WAITING FOR A BUS

Stanley L. Sclove, Ph.D.
Statistician
Department of Information and Decision Sciences
University of Illinois at Chicago

Hi, Students,

When we were waiting for the shuttle bus to go to Prof. Chen's talk on the West Side, I was telling you about a related paradoxical result. Here are some details.

A SURPRISING PHENOMENON

Consider arrivals of buses at a given stop. The inter-arrival times have a mean of M minutes. What is the average waiting time of a passenger? The answer usually given is M/2 minutes. But this is so only if buses run at exactly M-minute intervals. The average waiting time depends on the variance of the inter-arrival times.

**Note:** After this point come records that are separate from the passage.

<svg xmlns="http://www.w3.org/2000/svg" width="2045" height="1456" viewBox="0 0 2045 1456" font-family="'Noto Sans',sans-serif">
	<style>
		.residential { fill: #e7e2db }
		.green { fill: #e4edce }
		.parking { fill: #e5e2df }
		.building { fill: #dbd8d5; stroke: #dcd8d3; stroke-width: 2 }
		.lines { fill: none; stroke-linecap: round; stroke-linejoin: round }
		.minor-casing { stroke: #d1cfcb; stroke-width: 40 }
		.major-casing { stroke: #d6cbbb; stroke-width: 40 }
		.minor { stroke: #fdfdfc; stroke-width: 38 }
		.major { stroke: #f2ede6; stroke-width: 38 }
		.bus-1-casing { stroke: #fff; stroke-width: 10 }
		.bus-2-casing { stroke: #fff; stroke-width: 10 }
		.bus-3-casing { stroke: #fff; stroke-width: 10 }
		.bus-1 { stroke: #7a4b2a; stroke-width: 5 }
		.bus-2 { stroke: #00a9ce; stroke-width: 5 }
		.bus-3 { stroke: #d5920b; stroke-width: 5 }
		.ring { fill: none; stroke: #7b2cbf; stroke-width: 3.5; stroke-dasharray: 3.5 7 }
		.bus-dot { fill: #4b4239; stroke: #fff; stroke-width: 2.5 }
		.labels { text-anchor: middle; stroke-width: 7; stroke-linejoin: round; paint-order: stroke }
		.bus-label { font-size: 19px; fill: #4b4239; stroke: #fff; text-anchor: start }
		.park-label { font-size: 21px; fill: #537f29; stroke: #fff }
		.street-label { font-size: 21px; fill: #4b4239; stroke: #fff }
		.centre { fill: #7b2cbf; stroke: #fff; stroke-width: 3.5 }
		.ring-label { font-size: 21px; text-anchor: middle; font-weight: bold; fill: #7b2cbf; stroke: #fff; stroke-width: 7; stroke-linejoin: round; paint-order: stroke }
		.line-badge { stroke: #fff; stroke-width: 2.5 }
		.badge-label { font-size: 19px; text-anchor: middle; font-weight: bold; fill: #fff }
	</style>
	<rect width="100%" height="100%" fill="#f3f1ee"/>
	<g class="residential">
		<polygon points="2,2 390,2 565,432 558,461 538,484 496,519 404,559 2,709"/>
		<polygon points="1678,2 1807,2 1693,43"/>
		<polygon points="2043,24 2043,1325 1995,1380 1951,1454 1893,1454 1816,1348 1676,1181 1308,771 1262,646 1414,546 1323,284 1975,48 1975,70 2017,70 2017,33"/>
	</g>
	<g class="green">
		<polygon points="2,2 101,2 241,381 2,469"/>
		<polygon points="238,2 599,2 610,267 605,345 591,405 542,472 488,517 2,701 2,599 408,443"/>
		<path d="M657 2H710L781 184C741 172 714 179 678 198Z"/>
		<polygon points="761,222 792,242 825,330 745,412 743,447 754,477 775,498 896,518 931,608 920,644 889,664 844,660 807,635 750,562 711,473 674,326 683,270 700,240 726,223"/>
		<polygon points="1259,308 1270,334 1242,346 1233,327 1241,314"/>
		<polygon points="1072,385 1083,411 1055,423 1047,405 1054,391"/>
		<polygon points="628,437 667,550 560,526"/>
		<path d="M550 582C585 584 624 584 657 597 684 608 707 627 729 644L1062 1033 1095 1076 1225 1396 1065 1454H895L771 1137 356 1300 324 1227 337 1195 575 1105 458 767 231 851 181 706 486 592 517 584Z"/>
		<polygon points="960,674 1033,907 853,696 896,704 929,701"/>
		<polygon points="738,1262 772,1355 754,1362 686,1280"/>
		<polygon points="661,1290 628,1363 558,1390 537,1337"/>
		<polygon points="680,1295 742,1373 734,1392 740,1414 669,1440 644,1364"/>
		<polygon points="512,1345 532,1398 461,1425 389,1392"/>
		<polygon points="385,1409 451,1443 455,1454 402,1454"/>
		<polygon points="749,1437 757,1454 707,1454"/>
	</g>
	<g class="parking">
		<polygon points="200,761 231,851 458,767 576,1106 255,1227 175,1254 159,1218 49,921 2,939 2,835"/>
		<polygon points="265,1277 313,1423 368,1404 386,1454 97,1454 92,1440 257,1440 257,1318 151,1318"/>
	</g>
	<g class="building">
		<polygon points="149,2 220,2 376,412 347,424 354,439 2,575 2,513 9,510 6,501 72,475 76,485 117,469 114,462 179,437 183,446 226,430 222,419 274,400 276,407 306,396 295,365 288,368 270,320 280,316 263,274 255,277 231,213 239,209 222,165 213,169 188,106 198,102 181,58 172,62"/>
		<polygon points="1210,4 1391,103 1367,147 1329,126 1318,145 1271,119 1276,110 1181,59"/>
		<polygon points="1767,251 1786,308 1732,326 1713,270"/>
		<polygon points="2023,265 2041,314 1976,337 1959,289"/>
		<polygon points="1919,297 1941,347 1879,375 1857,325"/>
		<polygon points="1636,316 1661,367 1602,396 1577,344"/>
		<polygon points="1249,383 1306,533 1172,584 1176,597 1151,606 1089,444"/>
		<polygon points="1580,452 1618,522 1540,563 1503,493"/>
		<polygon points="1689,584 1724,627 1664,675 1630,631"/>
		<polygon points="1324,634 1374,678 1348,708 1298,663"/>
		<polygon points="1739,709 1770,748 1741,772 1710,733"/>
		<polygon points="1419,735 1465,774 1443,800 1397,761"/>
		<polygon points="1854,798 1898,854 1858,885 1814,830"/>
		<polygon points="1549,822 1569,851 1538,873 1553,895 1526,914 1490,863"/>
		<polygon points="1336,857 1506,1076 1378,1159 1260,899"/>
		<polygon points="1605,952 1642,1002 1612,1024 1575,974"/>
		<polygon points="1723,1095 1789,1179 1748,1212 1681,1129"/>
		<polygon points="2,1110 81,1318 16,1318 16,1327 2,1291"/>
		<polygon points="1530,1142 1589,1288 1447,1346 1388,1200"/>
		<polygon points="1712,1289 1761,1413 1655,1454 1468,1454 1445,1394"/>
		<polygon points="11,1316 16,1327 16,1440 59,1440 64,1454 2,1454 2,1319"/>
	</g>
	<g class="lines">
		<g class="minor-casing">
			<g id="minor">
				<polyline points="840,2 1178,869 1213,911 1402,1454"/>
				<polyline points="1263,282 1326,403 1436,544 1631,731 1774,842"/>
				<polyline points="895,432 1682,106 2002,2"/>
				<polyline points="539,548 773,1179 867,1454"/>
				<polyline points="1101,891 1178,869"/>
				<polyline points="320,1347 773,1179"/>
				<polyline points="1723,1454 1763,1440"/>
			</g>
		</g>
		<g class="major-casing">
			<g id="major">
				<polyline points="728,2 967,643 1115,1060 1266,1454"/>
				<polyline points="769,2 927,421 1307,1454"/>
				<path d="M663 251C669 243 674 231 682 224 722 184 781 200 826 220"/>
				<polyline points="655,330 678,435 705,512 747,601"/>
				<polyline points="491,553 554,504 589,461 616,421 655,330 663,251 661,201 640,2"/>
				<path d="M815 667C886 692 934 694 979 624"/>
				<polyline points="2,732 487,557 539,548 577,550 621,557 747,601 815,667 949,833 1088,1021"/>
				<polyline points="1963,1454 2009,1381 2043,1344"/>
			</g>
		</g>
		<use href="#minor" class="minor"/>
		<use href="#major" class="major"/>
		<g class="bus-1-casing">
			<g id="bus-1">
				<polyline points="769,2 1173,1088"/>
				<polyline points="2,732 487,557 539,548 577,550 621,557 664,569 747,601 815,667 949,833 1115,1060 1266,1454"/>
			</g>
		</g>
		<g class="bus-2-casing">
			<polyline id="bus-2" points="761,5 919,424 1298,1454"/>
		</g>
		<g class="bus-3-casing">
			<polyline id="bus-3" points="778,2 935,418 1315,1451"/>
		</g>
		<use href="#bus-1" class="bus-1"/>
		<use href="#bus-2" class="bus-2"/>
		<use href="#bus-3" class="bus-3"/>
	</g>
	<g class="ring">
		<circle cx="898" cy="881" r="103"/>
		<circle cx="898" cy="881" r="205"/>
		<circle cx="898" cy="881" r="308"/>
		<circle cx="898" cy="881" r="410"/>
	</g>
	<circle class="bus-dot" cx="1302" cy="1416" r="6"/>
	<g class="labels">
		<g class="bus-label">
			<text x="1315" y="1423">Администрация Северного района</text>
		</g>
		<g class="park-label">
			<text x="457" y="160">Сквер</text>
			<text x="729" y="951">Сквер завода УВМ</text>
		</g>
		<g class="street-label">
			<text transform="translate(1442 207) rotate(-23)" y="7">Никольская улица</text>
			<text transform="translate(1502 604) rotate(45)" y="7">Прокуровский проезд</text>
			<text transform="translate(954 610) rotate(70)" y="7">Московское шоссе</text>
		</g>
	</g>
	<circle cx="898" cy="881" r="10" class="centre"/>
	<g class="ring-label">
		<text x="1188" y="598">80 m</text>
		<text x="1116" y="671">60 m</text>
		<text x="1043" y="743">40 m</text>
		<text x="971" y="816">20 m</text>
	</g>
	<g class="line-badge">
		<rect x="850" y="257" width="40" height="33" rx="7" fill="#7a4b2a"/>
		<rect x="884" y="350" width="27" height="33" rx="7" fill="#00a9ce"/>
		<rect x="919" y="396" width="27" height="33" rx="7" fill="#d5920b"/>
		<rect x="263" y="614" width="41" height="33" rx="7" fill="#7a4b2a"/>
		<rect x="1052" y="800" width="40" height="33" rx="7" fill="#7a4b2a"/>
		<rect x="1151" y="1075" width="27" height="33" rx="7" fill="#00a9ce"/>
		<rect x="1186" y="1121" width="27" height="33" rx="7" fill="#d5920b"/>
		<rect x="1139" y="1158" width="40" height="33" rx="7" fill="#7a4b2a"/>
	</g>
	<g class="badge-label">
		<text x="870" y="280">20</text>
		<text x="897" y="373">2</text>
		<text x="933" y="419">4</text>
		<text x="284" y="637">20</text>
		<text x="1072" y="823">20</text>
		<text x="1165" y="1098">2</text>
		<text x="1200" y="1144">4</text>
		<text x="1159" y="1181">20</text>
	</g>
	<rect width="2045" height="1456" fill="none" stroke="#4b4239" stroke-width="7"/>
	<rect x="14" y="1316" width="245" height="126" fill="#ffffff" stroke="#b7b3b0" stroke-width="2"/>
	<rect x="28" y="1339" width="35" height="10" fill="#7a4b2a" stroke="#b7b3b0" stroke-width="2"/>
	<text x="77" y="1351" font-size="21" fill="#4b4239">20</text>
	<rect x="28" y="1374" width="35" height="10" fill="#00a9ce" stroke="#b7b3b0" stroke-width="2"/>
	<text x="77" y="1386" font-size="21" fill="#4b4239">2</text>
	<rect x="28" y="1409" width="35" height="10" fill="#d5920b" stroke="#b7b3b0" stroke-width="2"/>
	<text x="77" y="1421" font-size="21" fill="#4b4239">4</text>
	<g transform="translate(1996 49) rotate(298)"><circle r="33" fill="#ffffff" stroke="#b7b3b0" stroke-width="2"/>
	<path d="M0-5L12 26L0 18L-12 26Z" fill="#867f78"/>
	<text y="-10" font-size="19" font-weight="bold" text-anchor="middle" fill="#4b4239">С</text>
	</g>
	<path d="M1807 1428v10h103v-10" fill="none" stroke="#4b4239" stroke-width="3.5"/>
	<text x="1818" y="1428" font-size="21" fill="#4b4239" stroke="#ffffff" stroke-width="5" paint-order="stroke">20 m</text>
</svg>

The correct answer is

M/2 + V/(2M) ,

where V is the variance of the inter-arrival time distribution. (If V is infinite, then the average waiting time is also infinite, in spite of the fact that the average inter-arrival time is finite.)

The result depends only upon mild assumptions. Reference: Lajos Takacs, Introduction to the Theory of Queues, Oxford University Press, 1962. (The book may exist in a reprint or later edition.)

Note that this is

M/2 + V/(2M) = (1/2)(M + V/M)
            = (1/2)[(M^2 + V)/M]
            = (1/2)[2nd moment/M] .